» Objectif de l'exercice
Prolongez la critique de l'album de Thorgal « Le bouclier de Thor » reproduite plus bas, en reprenant juste après sa dernière phrase.

------ Texte étudié ------

7.5/10Thorgal - Tome 31 - Le bouclier de Thor

/ Critique - écrit par athanagor, le 22/12/2008
Notre verdict : 7.5/10 - Thorgal... le goût (Fiche technique)

Tags : thorgal tome eur rosinski thor bouclier sente

2e volet du renouveau de la saga, après la reprise par Sente. Dans la logique des cycles, on reprend ici à la suite du tome 30, Moi, Jolan.

Suite au raccrochage de Van Hamme, Yves Sente reprenait le flambeau dans Moi, Jolan, proposant une aventure centrée sur le fils de Thorgal, ayant rejoint l'entremonde sous la conduite de Manthor, maître de la confrérie rouge, après avoir sacrifié sa vie pour sauver celle de son père. Continuant sur la lancée de cette histoire, dans la tradition des cycles qui ont rythmé les
parutions du héros nordique, cet album se pose comme une charnière, à l'articulation entre le précédent opus où l'attention était portée sur les épreuves subies par Jolan, et ce qui semble être un retour de Thorgal dans le feu de l'action.

------ Données fournies ------

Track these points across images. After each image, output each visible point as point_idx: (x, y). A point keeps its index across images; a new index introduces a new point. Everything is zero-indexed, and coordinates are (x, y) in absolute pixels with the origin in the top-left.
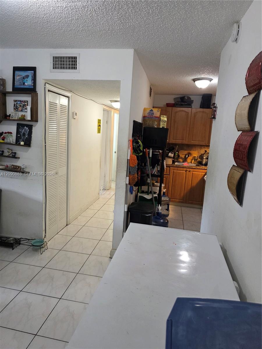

------

» Réponse attendue
Dans cette logique d'épisode intermédiaire, l'album se fait très didactique. On entrevoit la genèse de l'armée qui vit, cette armée de poupées de chiffon investies des âmes de guerriers délaissés par les Walkyries et à la force illimitée. On connaît également  l'origine de Manthor, le pourquoi de son masque et la nature de sa mère, Vylnia. Continuant dans la lancée des épreuves suivies par Jolan et des autres enfants recueillis par Manthor pour leurs pouvoirs, permettant malgré le peu de présence du rôle-titre de parler de lui par l'intermédiaire de la droiture d'esprit qu'il a légué à son fils, on voit se mettre en place les rouages qui vont finalement pousser Thorgal a abandonner sa vie sédentaire, pour repartir à l'aventure, récupérer Aniel son fils adoptif, capturé par
 les membres de la confrérie de la magie rouge. Tout est donc arrangé pour faire place au troisième album du cycle, qui s'annonce plus centré sur le père que sur le fils.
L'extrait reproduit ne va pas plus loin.